— WHAT YOU ARE ASKED TO DO —
Extract each line of the entries that contains the string "munkahelyen". Count a match only when the letter case is the same.

::::

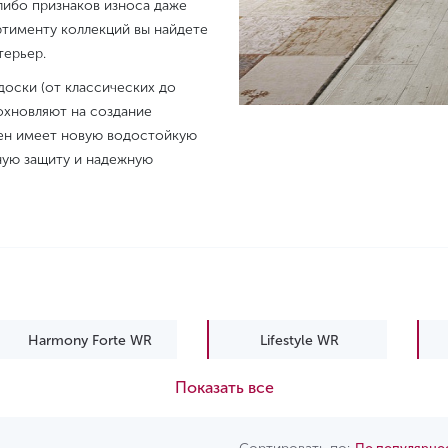
либо признаков износа даже
ртименту коллекций вы найдете
терьер.
оски (от классических до
охновляют на создание
сен имеет новую водостойкую
ную защиту и надежную
Harmony Forte WR
Lifestyle WR
Показать все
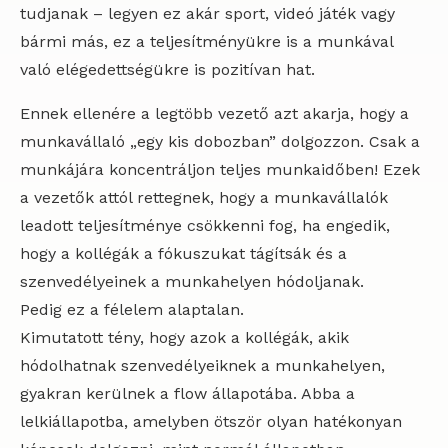
tudjanak – legyen ez akár sport, videó játék vagy
bármi más, ez a teljesítményükre is a munkával
való elégedettségükre is pozitívan hat.
Ennek ellenére a legtöbb vezető azt akarja, hogy a
munkavállaló „egy kis dobozban” dolgozzon. Csak a
munkájára koncentráljon teljes munkaidőben! Ezek
a vezetők attól rettegnek, hogy a munkavállalók
leadott teljesítménye csökkenni fog, ha engedik,
hogy a kollégák a fókuszukat tágítsák és a
szenvedélyeinek a munkahelyen hódoljanak.
Pedig ez a félelem alaptalan.
Kimutatott tény, hogy azok a kollégák, akik
hódolhatnak szenvedélyeiknek a munkahelyen,
gyakran kerülnek a flow állapotába. Abba a
lelkiállapotba, amelyben ötször olyan hatékonyan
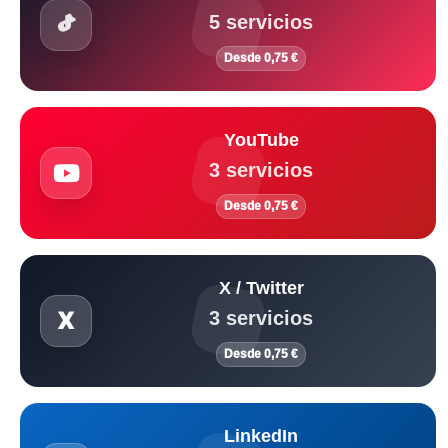
5 servicios
Desde 0,75 €
YouTube
3 servicios
Desde 0,75 €
X / Twitter
3 servicios
Desde 0,75 €
LinkedIn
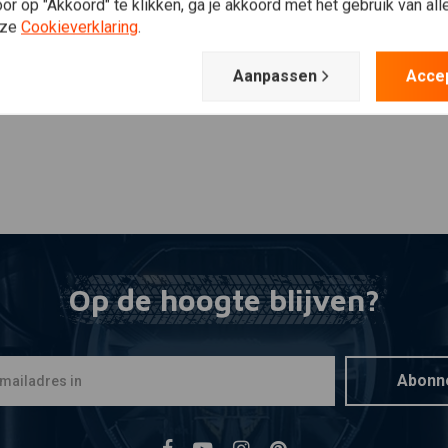
Plaats ook een review
r op "Akkoord" te klikken, ga je akkoord met het gebruik van al
nze
Cookieverklaring
.
Aanpassen
Acce
Op de hoogte blijven?
Abonn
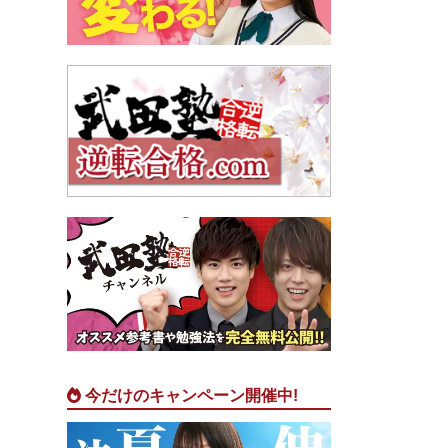
今だけのキャンペーン開催中!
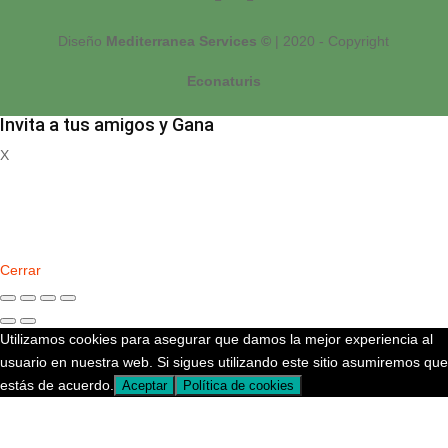
Diseño
Mediterranea Services ©
| 2020 - Copyright
Econaturis
Invita a tus amigos y Gana
X
Registrate
Cerrar
Utilizamos cookies para asegurar que damos la mejor experiencia al
usuario en nuestra web. Si sigues utilizando este sitio asumiremos que
estás de acuerdo.
Aceptar
Política de cookies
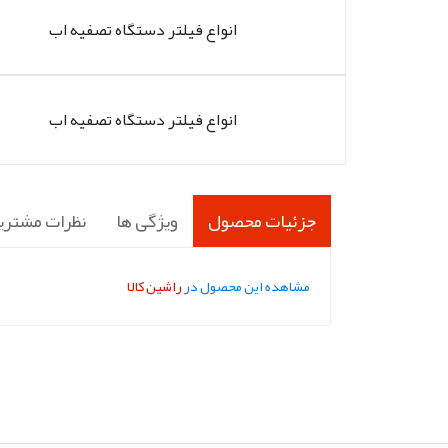
انواع فیلتر دستگاه تصفیه اب
انواع فیلتر دستگاه تصفیه اب
جزئیات محصول
ویژگی ها
نظرات مشتری
مشاهده این محصول در
راشین کالا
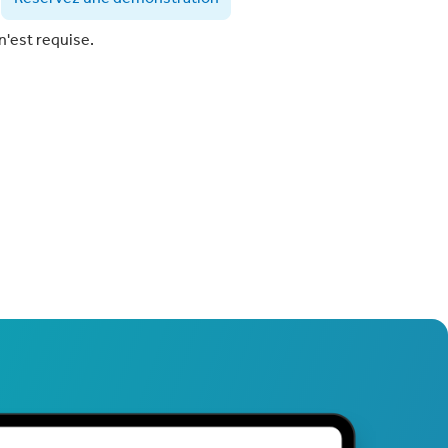
n'est requise.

::::

— OUTPUT OF THE EXERCISE —
szenvedélyeinek a munkahelyen hódoljanak.
hódolhatnak szenvedélyeiknek a munkahelyen,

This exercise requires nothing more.